== DESCRIPTION OF THE TASK ==
Write out the records beneath this line exactly as they appear, minus any images.

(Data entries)
========================

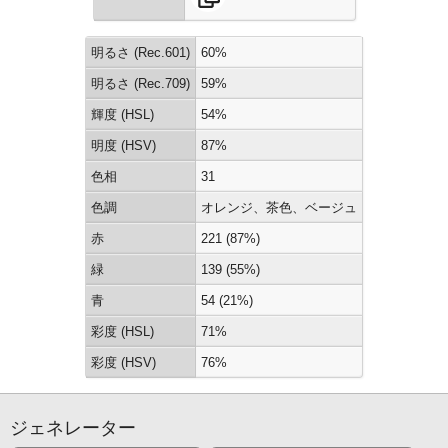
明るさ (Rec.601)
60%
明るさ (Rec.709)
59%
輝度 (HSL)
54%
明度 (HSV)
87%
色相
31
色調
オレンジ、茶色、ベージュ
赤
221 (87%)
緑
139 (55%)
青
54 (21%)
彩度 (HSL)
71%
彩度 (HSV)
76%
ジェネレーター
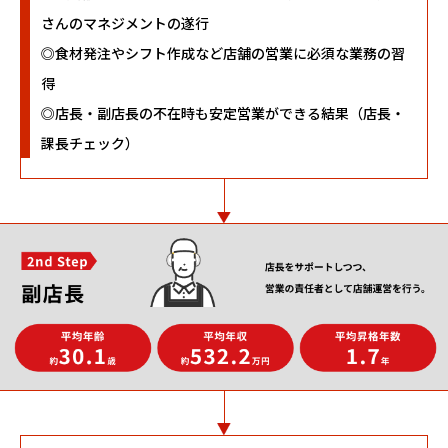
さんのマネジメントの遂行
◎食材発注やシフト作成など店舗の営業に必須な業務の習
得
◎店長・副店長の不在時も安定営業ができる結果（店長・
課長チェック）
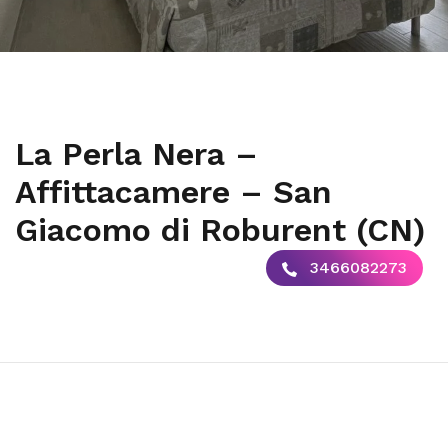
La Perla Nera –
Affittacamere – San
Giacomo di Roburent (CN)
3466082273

========================

== RESULT OF THIS EXERCISE ==
明るさ (Rec.601)
60%
明るさ (Rec.709)
59%
輝度 (HSL)
54%
明度 (HSV)
87%
色相
31
色調
オレンジ、茶色、ベージュ
赤
221 (87%)
緑
139 (55%)
青
54 (21%)
彩度 (HSL)
71%
彩度 (HSV)
76%
ジェネレーター
さんのマネジメントの遂行
◎食材発注やシフト作成など店舗の営業に必須な業務の習
得
◎店長・副店長の不在時も安定営業ができる結果（店長・
課長チェック）
La Perla Nera –
Affittacamere – San
Giacomo di Roburent (CN)
3466082273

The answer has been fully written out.